Its piercing whinny is soon drowned out as all gloam breaks loose.

Cleavers sprint through the trees like a swarm of wasps. Our own soldiers surge forward, and they collide in an explosion of flying magic and slicing metal.

It’s chaos, full of bright flashes and burning smells and the wet spray of something—I’m not sure whether it’s water or blood. I don’t have time to find out, as my focus narrows to the few feet ahead of me.

“Forward!” Drisha bellows as we kick our horses into a gallop. We blast past a group of cleavers on foot but are nearly thrown from our horses by an aesteri spell one sends after us. I twist in my saddle as one of my guards tries to slow the cleaver down with some twisting vines.

“Get down!” I shout to her, and she obeys, ducking so I can send a sun beam searing straight through the cleaver’s head.

“Atta girl!” Will shouts over the noise.

I realize he’s never seen me in action before.

But his words of praise are quickly drowned out by a scream from a burly guard to his left.

A cleaver’s sprung up from behind a tree and buried an axe in his thigh.

The guard cuts the cleaver down before he can swing again, but blood pours down his pant leg, soaking his boots and the flank of his horse.

I reach out for his inner flame, shocked to see how fast it’s dimming.

He’s losing too much blood for my magic to rejuvenate it.

“Leon,” I barely have to reach out across the mooring before he’s there, galloping up beside us.

“He needs Mal,” I say, jerking my head toward the guard, whose face is growing pale with blood loss, his body sagging in the saddle.

“I’m not leaving you,” Leon says, his gray eyes boring into mine. “This is war, Ana. He’s already dead. And he died doing his job. Now we have to do ours.”

I watch, helpless, as the guard closes his eyes and tumbles backward off his saddle, hitting the forest floor. We’re moving so fast, he’s gone in an instant, his horse veering off into the trees. My guards close in to fill the gap where he once was.

I swallow. Leon’s right. We have a mission here, and that’s to reach Caledon before he finds the cup.

I lock in, focusing on trying to stop any more of my guards from falling foul of the cleavers’ attacks.

I scorch one in the shoulder before they can swing their blade, yanking the weapon from their hand with my orbital magic and spinning it over our heads, landing it in the back of another.

We press on as the cleavers give way to soldiers in red uniforms and clerics in crimson robes.

We’re moving deeper into enemy territory, and I can see wagons nestled among the trees now, guarded by soldiers.

There’s half a dozen, each with a big box-shaped structure on the back of them, but they’re shrouded in cloth.

As I try to make sense of them, the cloth shudders, like whatever’s hidden underneath is alive.

“What are those?” I shout out to my guards.

“I don’t know, but I don’t like the look of them,” Drisha bellows back.

Leon’s voice sounds in my mind. “One of Harman’s men is here. He wants to speak to us.”

I look over my shoulder to see a rebel riding up. I’ve met him before in Tread—I think his name is Peler. He’s young, a geostri with a knack for communicating with amphibians. Useful when you need spies in a dense, damp forest.

“Your Majesty,” he calls. “My scouts have seen him—Caledon—he’s a mile ahead of here with the bearers.
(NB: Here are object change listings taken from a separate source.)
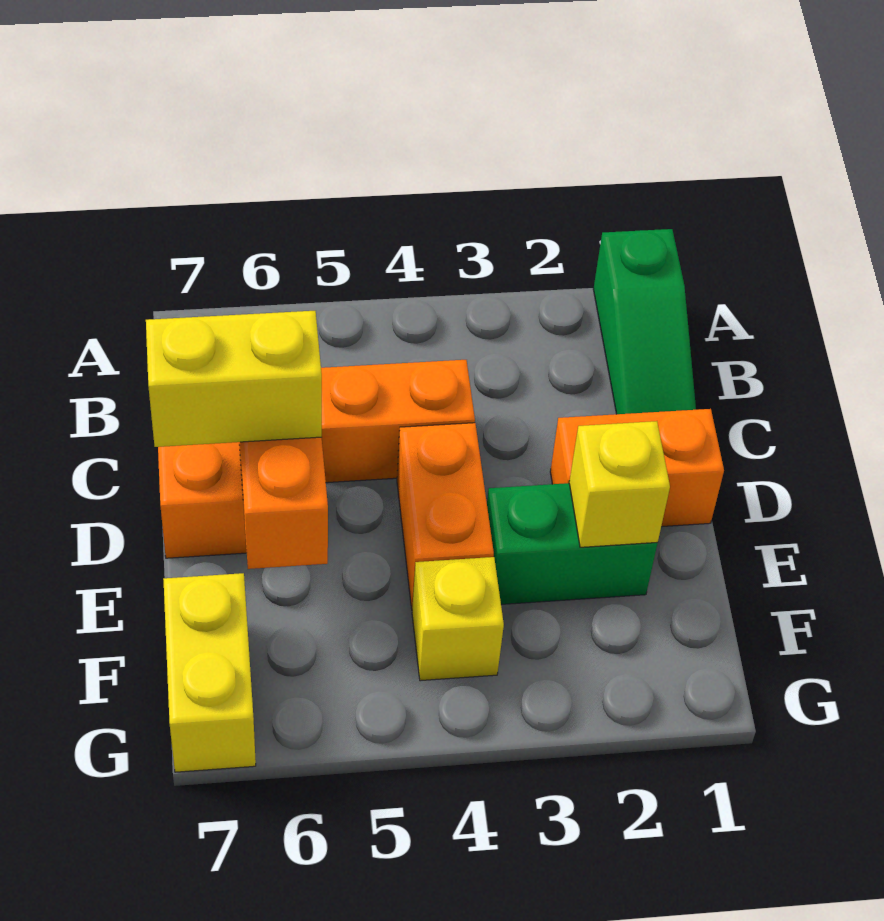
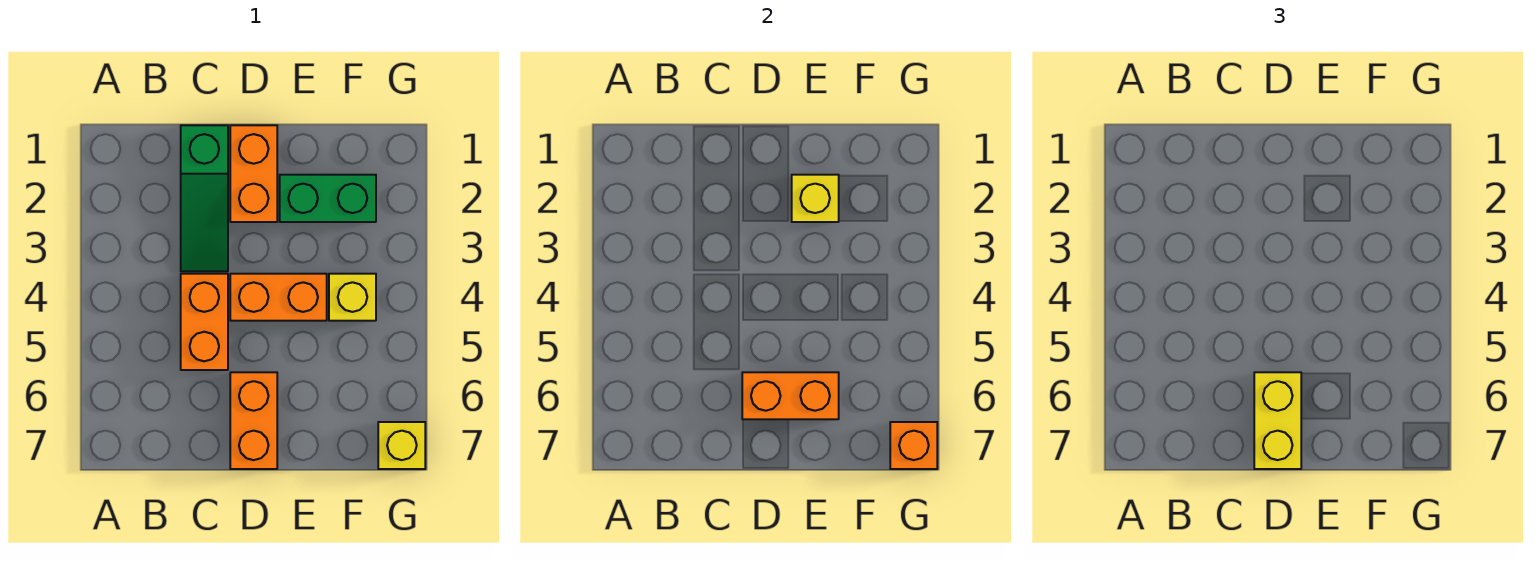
green 1x3 slope [593,229,696,414] -> green 1x3 slope turned to [181,125,228,271]
green 1x2 brick [487,483,658,604] -> green 1x2 brick turned to [280,175,376,222]
yellow 1x2 brick [163,573,256,772] -> yellow 1x1 brick [378,422,425,469]
none -> orange 1x1 brick [890,422,937,469]

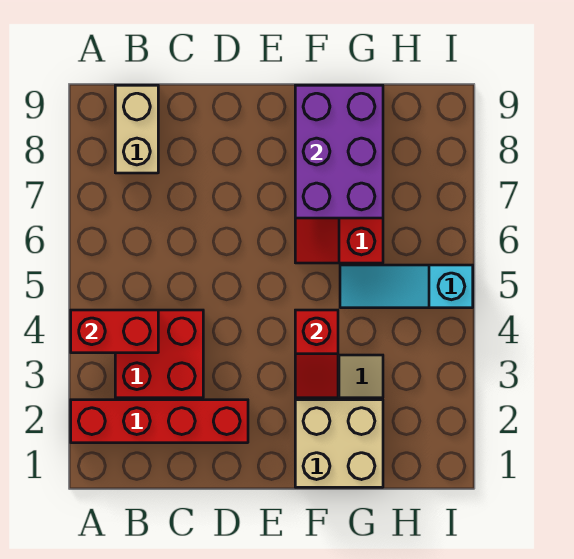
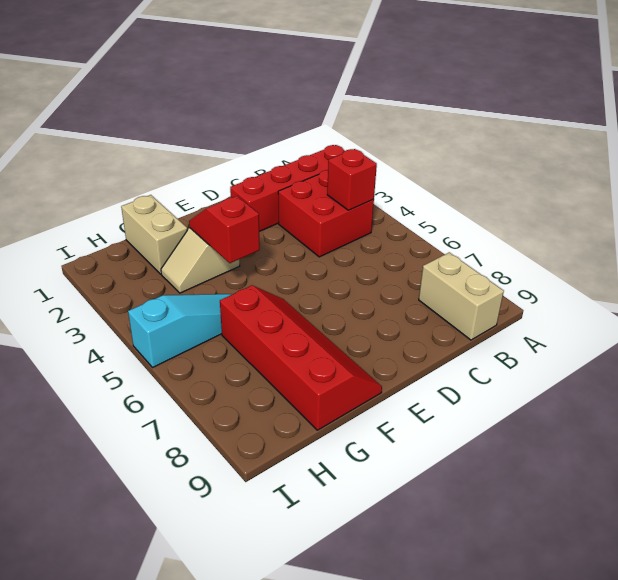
red 1x2 brick [71,310,158,353] -> red 1x1 brick [327,149,377,210]
tan 2x2 brick [295,400,383,487] -> tan 1x2 brick [121,195,187,274]
purple 2x3 brick [295,85,383,218] -> none

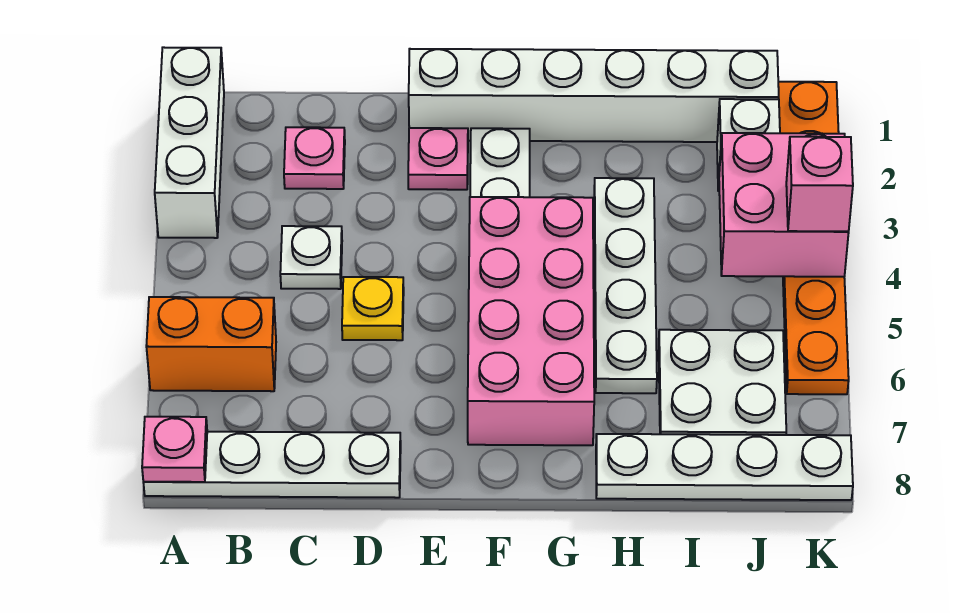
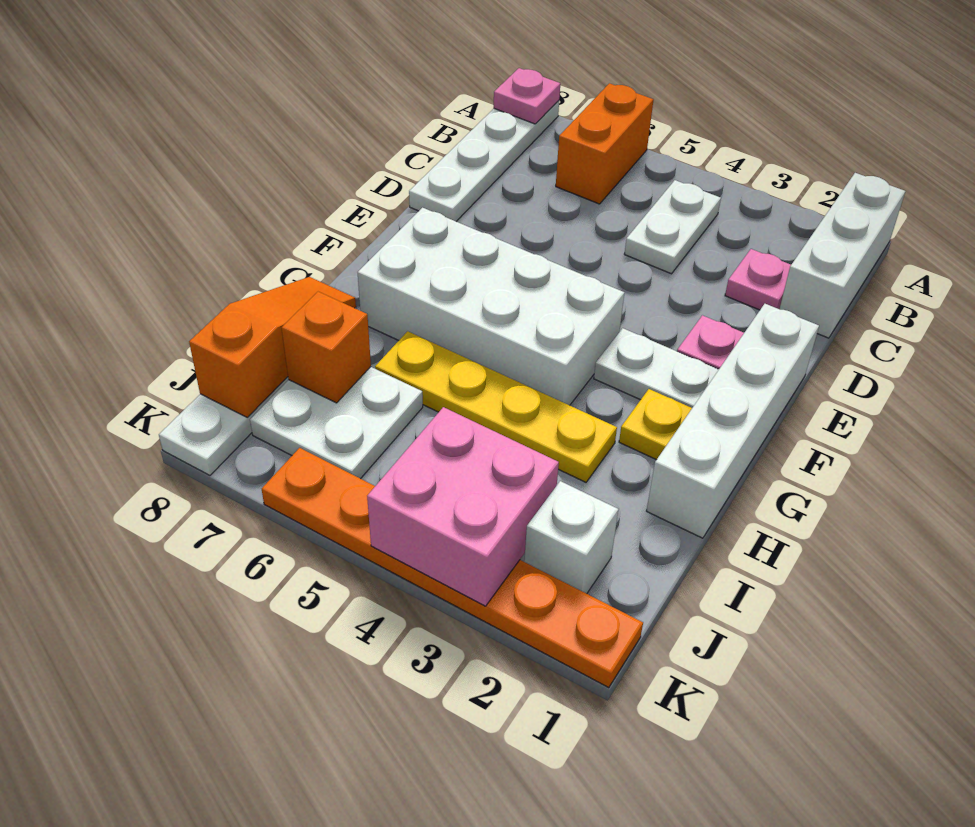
white 1x3 brick [155,47,224,238] -> white 1x3 brick turned to [780,173,905,338]
white 1x1 plate [280,226,342,289] -> white 1x2 plate [625,180,721,274]
yellow 1x1 plate [342,277,404,340] -> yellow 1x1 plate moved to [619,389,692,460]
white 1x6 brick [409,49,779,142] -> white 1x4 brick [647,304,819,538]
pink 2x4 brick [468,197,594,445] -> white 2x4 brick [358,208,624,405]
white 1x4 plate [594,178,657,393] -> yellow 1x4 plate [375,331,617,482]
none -> orange 1x3 slope [189,277,356,417]
none -> orange 1x1 brick [282,292,371,403]
pink 1x1 brick [786,137,853,231] -> none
Northeast.”

I nod and hold up my hand to show him I’ve gotten the message.

Captain Drisha is already pivoting, redirecting us toward Caledon.

Out of the corner of my eye, I see the Temple’s soldiers climbing onto the wagons and pulling at the cloth covering whatever sits beneath.

I know I should be focusing on the fight immediately around me, but the sight fills my gut with an intense dread I can’t explain.

I watch the nearest one, ten feet from us, as the black fabric falls to the ground.

Underneath it is a cage, and it’s filled with… people?

No. Not people. Not anymore.

The soldiers pull the cage doors open, and a horde of the ruined claw their way out.